Note di regia di "Cronofobia"
La prima scintilla di Cronofobia nasce una decina di anni fa, durante un’esperienza personale nel settore del mystery shopping. Il mestiere di “ispettore in incognito”, con i suoi piccoli rituali, i continui spostamenti, e lo studio di un vero e proprio “copione” adatto ad impersonare di volta in volta una tipologia di cliente diverso, mi è sembrato da subito un punto di partenza intrigante per raccontare una storia di identità sospesa.
A questo si è in seguito unita la volontà di esplorare dei sentimenti personali e contraddittori, che credo siano comuni a molte persone della mia generazione. Da una parte la spinta verso il continuo cambiamento, la mobilità, la frenesia di una vita improntata ad un eterno presente; dall’altra la nostalgia di tutto ciò che ci si lascia indietro, di un posto in cui fermarsi per stabilire un legame duraturo con quanto ci sta più a cuore.
I due protagonisti del film sono per me l’incarnazione di questi due sentimenti contrastanti. Da una parte abbiamo Suter, una specie di asceta urbano, un uomo in perenne movimento, che cambia di continuo aspetto, che non ha quasi nulla, nemmeno una vera e propria casa; un uomo che cerca solo un modo per dimenticare, per sfuggire da se stesso e dai propri sensi di colpa. Dall’altra parte c’è Anna, una donna che rifiuta di accettare la realtà e vive come congelata nel passato, aggrappandosi disperatamente ad un luogo, all’immobilità dei ricordi, a degli oggetti che nella sua mente rievocano un’intimità e una quotidianità che oramai non le appartengono più.
Cronofobia è la storia dell’incontro fra queste due solitudini auto-imposte, fuori dal tempo. La storia di due “prigionieri”, estranei l’uno all’altra, che trovano faticosamente un modo di comunicare, di stabilire un rapporto di intima distanza.
Ho cercato di creare delle opposizioni anche a livello visivo. Il mondo di Suter è fatto di centri commerciali, camere d’albergo, uffici e stazioni di benzina: ambienti asettici, come gli interni del suo furgone, piccole o grandi “gabbie” intrise del fascino dell’impersonalità, con luci indirette, forti prospettive geometriche e arredamenti standard.

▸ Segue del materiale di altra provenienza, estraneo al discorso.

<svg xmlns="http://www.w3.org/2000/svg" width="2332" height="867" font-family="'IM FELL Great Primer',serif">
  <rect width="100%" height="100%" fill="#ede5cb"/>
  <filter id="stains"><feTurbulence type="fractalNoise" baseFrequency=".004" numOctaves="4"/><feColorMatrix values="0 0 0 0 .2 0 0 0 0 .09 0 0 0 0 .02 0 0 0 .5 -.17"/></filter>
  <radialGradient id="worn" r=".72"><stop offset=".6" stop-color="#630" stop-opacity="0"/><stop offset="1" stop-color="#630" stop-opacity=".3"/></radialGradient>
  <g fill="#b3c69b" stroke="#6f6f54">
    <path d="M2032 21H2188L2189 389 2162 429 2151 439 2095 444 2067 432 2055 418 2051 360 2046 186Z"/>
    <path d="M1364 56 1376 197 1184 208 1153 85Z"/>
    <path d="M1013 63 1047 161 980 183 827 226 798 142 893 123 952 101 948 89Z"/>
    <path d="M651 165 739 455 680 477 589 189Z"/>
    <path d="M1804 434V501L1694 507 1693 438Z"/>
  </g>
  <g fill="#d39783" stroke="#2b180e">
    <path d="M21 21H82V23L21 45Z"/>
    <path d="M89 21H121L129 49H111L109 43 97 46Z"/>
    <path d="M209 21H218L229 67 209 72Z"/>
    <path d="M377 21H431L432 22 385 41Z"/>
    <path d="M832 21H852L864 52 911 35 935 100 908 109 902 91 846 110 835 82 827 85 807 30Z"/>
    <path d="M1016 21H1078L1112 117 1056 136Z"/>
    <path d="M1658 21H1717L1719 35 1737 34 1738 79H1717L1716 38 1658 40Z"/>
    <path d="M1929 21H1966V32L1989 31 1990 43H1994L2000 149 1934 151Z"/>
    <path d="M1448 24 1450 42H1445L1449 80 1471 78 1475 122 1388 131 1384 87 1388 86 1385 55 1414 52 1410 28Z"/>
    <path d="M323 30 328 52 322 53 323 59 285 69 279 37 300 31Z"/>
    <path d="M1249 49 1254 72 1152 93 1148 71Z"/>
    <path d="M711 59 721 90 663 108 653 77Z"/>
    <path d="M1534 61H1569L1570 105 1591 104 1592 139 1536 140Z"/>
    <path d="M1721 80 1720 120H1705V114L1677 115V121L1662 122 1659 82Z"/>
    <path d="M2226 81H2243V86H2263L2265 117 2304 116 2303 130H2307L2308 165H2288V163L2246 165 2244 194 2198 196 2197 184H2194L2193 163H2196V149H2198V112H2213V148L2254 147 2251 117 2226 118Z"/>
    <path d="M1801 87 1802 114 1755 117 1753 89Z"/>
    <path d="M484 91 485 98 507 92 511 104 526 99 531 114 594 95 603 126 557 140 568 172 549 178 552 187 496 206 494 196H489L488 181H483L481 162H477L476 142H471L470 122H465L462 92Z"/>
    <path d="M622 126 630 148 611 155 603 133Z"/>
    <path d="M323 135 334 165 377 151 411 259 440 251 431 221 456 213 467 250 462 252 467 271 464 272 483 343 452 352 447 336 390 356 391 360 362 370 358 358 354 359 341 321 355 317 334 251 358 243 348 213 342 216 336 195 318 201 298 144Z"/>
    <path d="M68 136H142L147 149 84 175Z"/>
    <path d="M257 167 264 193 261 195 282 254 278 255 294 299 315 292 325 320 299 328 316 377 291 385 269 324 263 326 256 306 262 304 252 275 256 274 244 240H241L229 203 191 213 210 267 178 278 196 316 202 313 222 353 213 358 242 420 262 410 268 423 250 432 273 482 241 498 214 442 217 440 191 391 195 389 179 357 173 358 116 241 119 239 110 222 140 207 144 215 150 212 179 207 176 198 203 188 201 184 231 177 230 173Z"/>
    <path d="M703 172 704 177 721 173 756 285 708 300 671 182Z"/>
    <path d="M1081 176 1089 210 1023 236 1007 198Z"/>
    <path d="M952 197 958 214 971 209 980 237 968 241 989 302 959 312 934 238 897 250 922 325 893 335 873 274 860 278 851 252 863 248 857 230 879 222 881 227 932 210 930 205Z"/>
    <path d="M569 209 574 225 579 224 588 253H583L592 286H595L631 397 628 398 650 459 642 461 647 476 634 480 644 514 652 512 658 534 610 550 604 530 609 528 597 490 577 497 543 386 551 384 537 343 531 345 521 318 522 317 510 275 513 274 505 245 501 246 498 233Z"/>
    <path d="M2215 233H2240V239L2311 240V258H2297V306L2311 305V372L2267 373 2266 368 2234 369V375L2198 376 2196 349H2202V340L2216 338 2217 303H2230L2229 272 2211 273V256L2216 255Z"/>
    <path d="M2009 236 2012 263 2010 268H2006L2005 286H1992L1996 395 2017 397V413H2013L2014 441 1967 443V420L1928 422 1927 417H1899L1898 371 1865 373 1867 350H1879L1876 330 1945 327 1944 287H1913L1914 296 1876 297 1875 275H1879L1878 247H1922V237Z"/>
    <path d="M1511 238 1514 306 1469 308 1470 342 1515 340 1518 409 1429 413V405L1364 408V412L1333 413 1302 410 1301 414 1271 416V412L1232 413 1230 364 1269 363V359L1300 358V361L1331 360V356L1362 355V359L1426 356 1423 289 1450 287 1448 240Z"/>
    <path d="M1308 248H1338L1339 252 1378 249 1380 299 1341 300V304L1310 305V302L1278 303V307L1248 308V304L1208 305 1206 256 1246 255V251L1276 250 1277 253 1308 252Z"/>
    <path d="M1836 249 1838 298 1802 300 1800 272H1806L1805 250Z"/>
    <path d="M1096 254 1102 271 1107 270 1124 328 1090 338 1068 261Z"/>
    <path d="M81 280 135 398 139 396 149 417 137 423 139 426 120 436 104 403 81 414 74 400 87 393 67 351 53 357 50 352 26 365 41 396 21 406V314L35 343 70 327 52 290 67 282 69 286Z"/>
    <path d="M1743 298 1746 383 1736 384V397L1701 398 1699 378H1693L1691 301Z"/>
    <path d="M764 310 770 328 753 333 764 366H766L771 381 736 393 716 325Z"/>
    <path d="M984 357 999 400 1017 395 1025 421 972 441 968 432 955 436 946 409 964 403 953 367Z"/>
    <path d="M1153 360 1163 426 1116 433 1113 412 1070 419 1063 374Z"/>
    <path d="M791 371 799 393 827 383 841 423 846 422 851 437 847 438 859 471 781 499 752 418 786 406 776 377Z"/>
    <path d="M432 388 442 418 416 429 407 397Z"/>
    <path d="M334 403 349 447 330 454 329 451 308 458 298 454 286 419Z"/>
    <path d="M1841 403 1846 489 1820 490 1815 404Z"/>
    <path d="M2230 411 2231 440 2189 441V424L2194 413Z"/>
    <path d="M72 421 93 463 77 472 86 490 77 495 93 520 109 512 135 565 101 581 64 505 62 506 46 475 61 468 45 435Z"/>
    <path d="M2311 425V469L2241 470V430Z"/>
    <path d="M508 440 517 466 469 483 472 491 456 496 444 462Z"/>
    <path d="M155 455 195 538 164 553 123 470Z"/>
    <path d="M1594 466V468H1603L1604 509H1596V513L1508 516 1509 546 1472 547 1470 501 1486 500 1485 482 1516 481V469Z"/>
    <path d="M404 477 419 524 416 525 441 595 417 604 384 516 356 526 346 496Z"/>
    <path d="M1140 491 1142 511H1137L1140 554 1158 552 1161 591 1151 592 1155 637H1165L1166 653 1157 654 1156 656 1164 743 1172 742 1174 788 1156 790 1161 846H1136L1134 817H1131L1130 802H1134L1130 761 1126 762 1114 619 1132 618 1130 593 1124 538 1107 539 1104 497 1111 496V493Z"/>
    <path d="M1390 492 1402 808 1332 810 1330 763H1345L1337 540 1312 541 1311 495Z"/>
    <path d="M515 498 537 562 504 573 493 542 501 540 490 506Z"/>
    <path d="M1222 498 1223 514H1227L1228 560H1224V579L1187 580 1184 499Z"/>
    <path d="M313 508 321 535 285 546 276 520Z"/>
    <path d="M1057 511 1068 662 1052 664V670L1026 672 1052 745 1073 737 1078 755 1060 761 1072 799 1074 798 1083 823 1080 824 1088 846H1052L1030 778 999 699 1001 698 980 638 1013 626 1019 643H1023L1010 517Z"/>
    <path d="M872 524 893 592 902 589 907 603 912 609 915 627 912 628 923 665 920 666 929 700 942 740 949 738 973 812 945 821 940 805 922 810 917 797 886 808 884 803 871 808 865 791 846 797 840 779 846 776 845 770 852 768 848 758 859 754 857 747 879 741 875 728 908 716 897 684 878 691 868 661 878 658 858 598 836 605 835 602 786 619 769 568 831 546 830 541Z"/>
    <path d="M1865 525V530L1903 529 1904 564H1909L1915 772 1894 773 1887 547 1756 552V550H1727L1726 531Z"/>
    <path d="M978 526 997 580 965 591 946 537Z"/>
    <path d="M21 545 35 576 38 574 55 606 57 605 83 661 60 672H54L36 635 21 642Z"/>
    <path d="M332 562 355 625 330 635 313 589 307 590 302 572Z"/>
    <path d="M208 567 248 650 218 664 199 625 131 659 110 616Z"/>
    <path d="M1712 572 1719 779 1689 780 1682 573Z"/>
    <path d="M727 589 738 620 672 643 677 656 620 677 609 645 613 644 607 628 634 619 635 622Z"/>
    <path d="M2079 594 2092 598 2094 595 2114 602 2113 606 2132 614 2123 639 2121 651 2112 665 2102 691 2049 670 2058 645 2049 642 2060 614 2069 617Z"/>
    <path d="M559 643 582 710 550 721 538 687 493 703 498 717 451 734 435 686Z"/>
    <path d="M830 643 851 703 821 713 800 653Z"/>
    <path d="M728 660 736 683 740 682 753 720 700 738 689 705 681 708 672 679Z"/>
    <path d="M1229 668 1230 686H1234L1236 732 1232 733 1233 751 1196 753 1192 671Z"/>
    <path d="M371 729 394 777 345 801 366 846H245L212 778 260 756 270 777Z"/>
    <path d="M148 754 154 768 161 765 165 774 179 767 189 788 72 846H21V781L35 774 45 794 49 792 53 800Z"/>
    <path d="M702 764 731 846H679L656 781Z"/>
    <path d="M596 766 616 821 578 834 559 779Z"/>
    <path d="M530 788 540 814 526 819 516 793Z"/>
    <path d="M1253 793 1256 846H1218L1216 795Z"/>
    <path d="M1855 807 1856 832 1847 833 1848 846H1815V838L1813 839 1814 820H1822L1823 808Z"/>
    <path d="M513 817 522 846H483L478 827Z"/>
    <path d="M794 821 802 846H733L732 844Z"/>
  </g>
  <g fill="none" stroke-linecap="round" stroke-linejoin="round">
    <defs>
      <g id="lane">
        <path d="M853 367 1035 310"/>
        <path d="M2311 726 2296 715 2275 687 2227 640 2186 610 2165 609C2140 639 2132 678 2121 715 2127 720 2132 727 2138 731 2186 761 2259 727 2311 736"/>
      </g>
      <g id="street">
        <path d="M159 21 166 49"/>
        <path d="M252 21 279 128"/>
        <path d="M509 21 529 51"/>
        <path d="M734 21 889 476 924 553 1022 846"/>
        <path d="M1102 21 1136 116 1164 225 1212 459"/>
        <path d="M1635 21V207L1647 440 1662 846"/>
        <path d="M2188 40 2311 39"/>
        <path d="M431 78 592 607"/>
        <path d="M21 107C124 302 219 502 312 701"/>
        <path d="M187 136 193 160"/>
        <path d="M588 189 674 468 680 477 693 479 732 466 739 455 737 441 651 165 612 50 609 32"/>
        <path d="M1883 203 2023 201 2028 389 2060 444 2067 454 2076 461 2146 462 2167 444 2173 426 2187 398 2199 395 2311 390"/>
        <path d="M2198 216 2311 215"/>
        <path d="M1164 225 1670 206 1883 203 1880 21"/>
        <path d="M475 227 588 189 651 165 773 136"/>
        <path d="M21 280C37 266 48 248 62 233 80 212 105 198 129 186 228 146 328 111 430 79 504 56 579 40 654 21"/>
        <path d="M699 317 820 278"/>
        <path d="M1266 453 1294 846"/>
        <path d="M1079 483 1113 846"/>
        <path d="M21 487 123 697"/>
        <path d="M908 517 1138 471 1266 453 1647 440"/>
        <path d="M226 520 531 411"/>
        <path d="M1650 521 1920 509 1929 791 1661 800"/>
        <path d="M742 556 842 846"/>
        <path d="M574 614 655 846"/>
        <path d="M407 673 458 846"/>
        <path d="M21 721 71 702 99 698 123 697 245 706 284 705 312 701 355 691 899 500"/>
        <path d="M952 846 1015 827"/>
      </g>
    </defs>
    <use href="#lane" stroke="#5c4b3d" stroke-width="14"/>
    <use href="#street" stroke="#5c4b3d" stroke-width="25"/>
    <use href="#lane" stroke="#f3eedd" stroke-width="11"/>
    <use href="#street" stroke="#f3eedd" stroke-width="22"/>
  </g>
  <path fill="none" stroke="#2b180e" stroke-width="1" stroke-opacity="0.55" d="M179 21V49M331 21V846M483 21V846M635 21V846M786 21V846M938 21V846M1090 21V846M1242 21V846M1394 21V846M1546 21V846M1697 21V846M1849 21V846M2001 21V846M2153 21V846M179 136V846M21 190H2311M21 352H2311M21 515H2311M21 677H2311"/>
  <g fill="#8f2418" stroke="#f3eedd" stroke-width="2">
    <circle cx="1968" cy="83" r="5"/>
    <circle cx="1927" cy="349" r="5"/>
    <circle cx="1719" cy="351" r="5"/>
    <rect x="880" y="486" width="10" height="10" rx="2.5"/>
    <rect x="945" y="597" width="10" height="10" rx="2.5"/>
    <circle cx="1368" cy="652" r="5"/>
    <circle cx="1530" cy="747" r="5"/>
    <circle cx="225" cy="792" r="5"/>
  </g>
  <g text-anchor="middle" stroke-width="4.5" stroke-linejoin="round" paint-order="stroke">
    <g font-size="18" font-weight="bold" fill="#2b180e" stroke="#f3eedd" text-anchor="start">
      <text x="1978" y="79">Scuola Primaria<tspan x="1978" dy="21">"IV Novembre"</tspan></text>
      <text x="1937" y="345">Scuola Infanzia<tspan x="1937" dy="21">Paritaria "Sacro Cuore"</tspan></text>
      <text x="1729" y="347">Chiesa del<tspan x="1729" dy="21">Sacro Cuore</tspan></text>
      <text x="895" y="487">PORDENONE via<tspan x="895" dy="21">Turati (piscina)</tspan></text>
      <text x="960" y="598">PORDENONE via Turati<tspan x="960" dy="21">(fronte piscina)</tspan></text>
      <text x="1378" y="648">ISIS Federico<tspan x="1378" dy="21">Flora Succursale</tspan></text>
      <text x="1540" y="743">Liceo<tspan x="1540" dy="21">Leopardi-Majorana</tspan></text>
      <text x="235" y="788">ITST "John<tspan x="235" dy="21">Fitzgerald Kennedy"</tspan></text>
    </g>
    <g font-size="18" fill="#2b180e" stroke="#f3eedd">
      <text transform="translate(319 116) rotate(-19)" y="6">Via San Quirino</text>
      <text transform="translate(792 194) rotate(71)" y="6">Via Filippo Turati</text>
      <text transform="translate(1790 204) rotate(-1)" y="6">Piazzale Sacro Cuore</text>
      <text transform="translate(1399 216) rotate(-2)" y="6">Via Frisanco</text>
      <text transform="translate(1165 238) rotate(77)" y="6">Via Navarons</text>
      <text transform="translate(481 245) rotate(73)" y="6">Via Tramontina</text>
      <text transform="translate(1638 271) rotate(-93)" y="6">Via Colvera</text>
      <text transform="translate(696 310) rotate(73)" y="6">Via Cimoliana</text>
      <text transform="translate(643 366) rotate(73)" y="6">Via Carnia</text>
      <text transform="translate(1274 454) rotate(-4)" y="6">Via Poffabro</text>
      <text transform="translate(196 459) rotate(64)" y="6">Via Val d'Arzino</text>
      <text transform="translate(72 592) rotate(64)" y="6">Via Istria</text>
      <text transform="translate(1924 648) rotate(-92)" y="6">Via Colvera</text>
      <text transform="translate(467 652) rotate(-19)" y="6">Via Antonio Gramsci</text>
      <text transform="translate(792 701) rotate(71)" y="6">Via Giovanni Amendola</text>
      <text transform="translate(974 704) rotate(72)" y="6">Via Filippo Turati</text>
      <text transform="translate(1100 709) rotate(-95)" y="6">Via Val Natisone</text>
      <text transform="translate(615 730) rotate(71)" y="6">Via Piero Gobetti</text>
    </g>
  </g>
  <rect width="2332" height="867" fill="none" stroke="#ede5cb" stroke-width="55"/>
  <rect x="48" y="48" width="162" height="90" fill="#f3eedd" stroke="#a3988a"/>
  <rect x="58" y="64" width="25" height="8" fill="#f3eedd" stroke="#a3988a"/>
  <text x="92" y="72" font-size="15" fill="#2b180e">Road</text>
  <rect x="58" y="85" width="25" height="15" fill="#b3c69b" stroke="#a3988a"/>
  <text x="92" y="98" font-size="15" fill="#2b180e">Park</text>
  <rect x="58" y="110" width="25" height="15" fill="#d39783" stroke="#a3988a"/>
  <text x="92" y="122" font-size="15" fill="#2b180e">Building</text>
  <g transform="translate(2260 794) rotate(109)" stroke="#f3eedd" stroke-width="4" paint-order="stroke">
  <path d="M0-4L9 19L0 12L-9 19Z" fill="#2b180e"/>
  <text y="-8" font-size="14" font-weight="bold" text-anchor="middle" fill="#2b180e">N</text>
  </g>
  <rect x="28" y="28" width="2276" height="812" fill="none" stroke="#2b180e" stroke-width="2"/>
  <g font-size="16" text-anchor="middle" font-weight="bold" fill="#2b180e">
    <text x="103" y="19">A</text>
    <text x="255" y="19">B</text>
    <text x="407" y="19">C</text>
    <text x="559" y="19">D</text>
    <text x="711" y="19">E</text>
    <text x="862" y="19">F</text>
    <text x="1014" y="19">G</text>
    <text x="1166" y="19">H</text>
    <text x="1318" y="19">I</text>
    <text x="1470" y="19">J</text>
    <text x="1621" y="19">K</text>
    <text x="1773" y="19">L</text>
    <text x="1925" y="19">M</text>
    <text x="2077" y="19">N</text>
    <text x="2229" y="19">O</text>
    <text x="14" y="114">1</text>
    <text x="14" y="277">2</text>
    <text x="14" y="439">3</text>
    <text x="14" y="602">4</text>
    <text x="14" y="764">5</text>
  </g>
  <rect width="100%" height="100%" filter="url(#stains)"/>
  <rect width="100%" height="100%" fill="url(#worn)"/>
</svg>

Il mondo di Anna, la sua casa, è invece il regno dell’ombra, dei forti contrasti e dei colori più accesi: uno strano teatro privato immerso in un’atmosfera quasi metafisica, in cui i più piccoli gesti sono amplificati dal suono del silenzio. Un luogo in cui Suter, dopo l’ennesima trasformazione, sembra ritrovare un calore avvolgente, come quello descritto nella poesia citata nel film, che descrive un paradiso in cui si vorrebbe vivere per sempre.
Ma è solo finzione, un meccanismo di sopravvivenza, perché mentire a noi stessi, a volte è l’unico modo che abbiamo di resistere.